Responsibilities
- End-to-End ML Lifecycle: Design, develop, and deploy production-grade ML models using Python and Spark. You will own the full cycle from feature engineering to model monitoring.
- Data Architecture & Pipelines: Build and maintain robust data pipelines within our Databricks environment.
- Exploratory Data Analysis (EDA) & Discovery: Dive deep into large datasets to uncover hidden patterns, anomalies, and opportunities. You don’t just process data; you interpret what it says about our users.
- Statistical Rigor & Hypothesis Testing: Design and execute rigorous A/B tests and multivariate experiments.
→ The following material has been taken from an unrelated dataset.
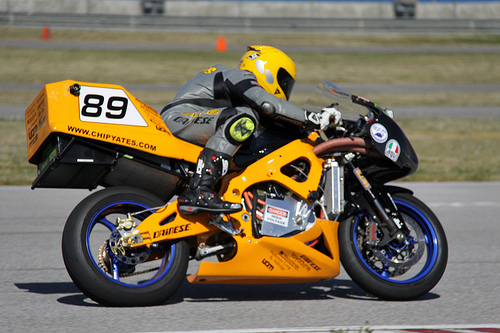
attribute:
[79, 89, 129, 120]
writing — black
You will be responsible for calculating sample sizes, p-values, and confidence intervals to ensure product changes are statistically significant.
- Metric Definition: Work with stakeholders to define what "success" looks like. You will translate vague business questions (e.g., "Why is churn increasing?") into measurable data science problems.
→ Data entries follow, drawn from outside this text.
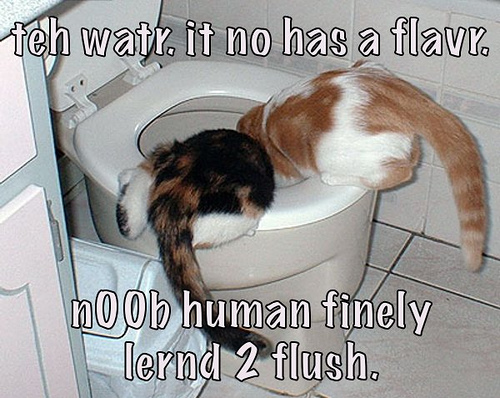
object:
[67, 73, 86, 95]
pieces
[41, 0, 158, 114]
bowl lid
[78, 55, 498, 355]
cat's heads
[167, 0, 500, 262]
wall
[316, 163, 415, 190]
paws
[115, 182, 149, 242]
paw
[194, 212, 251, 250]
paw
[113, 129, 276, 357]
cat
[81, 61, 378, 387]
toilet bowl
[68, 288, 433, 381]
letters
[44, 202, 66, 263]
door hinges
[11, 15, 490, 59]
letters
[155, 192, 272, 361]
cat tail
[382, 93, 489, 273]
cat tail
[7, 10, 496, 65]
words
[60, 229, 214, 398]
trash can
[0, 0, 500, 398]
bathroom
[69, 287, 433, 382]
words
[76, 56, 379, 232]
bowl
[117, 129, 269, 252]
body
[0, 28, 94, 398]
door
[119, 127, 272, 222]
back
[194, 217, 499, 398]
bathroom floor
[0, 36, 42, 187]
drawer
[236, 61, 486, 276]
cat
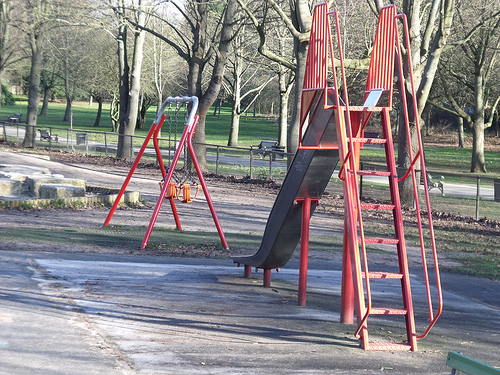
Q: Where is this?
A: This is at the park.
- Predictive Modeling & Insights: Beyond production pipelines, you will create ad-hoc models to forecast business trends and provide actionable insights that influence the product roadmap.
- Data Storytelling: Communicate complex findings through high-quality visualizations and dashboards (using tools like Tableau, PowerBI, or Databricks SQL). You can tell a "story" with data to convince leadership of a strategic direction.
- Product Impact: Collaborate with Product Managers to translate business goals into technical ML objectives. You will be responsible for defining and moving key performance indicators (KPIs) through algorithmic improvements.
- Collaborative Engineering: Work as a peer within the engineering team, applying software best practices (unit testing, code reviews, design docs) to the ML stack.